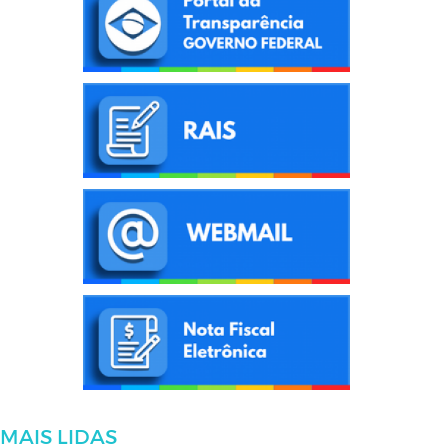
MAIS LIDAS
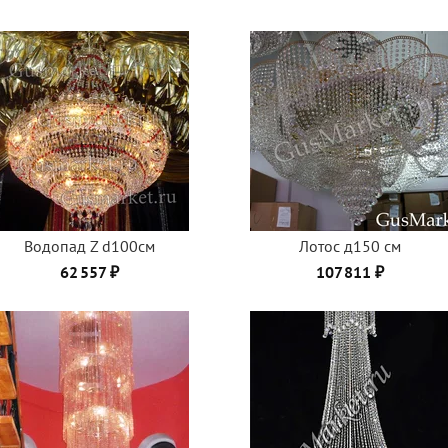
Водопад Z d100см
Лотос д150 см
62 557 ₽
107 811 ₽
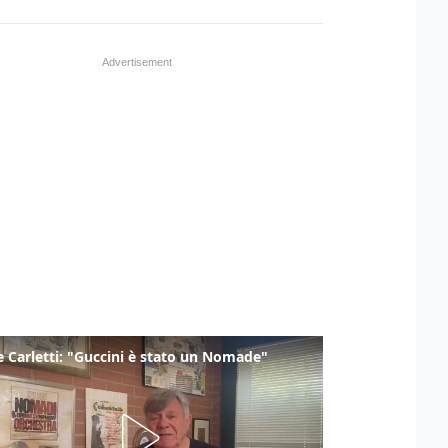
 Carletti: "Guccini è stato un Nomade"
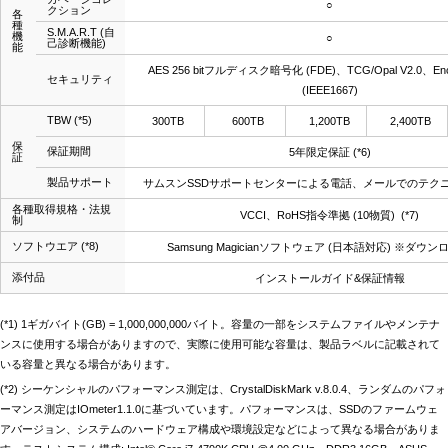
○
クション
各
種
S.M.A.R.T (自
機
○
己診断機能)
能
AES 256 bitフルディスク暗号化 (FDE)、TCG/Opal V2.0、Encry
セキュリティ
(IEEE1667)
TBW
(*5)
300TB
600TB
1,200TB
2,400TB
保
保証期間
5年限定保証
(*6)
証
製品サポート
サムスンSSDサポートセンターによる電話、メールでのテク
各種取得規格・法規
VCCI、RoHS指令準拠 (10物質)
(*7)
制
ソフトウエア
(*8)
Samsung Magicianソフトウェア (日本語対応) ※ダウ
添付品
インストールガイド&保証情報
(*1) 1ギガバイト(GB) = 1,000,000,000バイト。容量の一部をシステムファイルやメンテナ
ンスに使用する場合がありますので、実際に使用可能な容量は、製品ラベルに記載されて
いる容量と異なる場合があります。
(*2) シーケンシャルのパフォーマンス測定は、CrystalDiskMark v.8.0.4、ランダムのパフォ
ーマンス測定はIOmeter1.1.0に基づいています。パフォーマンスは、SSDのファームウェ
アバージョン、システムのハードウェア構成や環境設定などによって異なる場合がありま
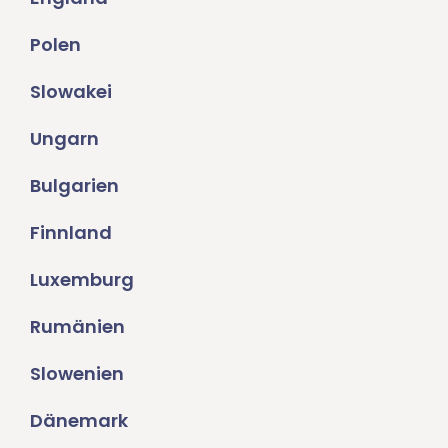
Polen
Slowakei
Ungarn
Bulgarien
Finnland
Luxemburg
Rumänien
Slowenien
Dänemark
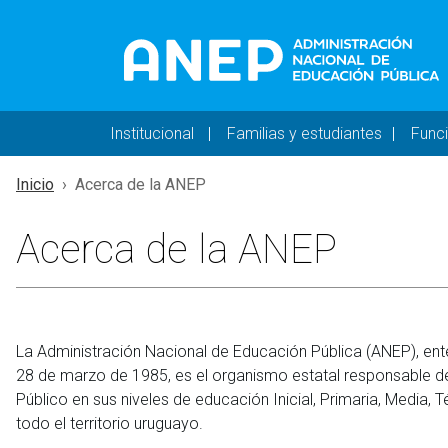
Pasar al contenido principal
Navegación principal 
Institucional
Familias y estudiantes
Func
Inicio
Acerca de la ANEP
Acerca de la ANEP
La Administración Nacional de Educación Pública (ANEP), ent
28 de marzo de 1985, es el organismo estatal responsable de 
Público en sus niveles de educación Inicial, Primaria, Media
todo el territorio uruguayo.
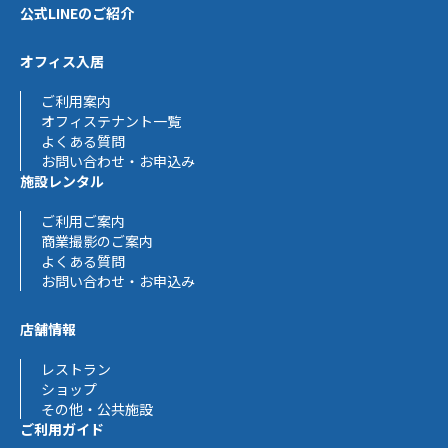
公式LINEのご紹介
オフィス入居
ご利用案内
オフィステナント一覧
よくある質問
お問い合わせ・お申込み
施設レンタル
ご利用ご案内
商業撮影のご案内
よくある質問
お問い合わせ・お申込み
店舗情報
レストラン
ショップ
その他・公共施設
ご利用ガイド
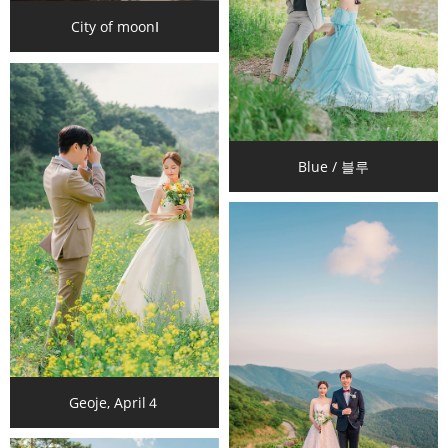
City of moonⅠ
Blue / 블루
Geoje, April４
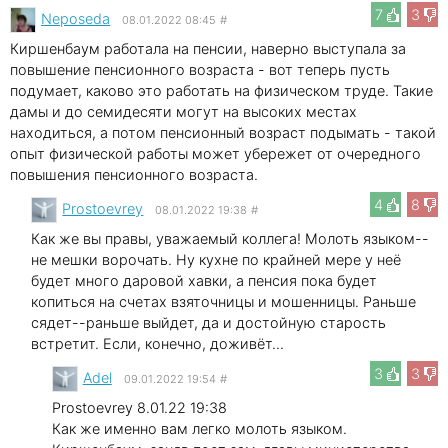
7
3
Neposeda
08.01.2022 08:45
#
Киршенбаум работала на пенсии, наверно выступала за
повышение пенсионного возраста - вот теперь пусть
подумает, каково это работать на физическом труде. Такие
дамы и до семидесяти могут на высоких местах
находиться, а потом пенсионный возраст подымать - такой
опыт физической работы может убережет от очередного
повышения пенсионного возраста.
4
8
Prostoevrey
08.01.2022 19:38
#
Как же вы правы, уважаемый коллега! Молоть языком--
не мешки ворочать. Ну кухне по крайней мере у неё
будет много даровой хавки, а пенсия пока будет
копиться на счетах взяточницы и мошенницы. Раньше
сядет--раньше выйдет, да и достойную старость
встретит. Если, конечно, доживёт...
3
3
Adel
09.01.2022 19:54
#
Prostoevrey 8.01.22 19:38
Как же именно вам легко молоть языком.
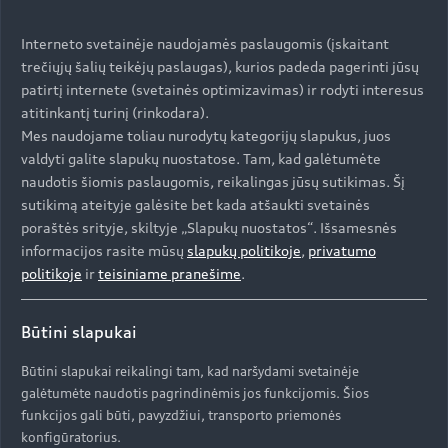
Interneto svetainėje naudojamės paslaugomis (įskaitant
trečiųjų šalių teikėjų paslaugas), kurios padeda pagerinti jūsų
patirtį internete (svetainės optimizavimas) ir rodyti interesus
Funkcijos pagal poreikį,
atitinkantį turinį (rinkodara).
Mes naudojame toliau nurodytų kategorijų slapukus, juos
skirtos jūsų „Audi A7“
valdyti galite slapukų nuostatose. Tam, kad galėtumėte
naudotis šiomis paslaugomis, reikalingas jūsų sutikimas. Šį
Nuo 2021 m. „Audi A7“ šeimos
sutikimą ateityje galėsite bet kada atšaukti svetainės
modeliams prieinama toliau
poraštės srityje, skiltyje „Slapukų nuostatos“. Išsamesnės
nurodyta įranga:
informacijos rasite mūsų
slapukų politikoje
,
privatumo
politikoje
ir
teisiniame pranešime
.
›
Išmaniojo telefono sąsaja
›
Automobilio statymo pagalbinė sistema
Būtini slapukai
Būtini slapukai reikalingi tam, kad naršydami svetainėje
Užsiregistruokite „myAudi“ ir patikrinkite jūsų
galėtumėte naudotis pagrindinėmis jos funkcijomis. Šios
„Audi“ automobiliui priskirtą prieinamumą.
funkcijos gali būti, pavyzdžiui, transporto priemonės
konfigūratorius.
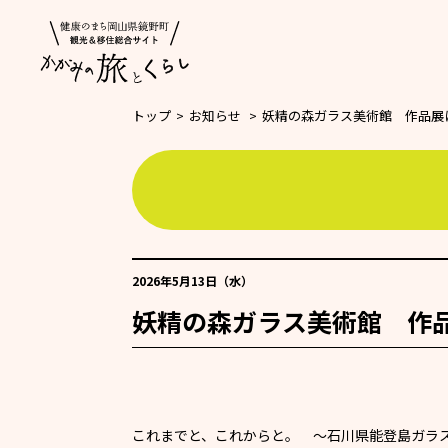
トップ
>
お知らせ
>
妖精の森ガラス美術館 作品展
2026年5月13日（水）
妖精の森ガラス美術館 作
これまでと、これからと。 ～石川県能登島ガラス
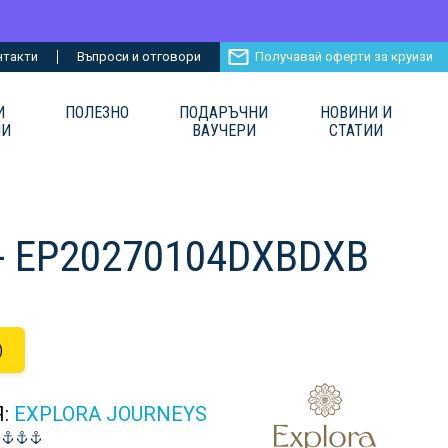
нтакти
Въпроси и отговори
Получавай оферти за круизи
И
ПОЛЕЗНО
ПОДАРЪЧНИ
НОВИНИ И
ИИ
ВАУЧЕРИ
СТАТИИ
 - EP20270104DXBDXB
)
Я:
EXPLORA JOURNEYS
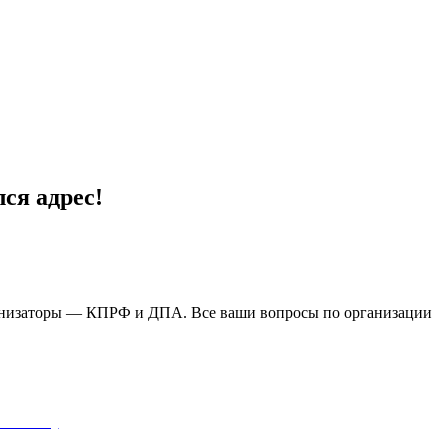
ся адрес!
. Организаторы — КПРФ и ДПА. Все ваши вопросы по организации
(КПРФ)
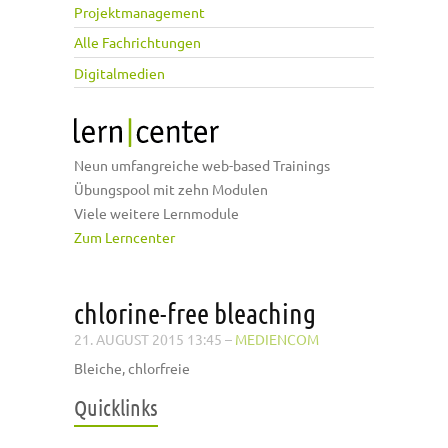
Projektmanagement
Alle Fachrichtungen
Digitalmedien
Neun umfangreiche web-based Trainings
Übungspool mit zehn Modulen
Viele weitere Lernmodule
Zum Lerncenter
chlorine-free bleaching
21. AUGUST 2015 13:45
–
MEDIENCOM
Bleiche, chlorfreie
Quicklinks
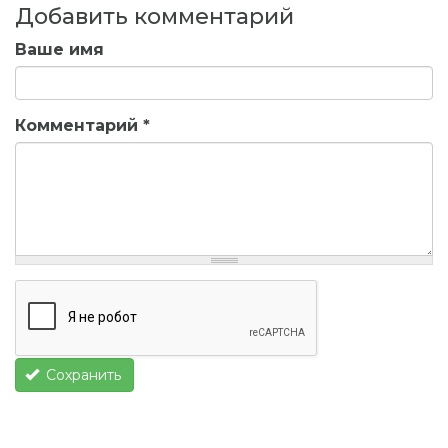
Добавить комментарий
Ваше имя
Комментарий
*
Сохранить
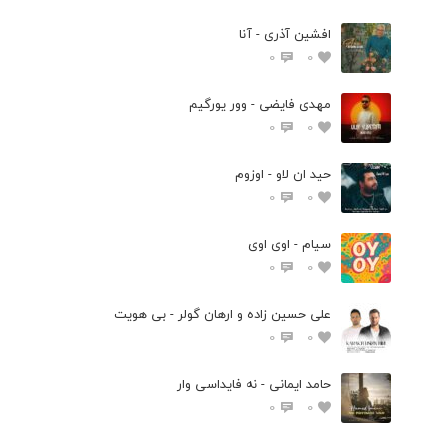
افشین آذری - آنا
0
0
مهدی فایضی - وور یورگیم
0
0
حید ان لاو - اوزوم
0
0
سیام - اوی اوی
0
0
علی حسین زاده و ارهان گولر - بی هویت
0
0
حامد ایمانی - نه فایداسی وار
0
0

--- INSTRUCTIONS FOR THE TASK ---
State how many lines in the data above contain the string "пенсионного", matching case exactly, and give only the number.

--- RESULT ---
2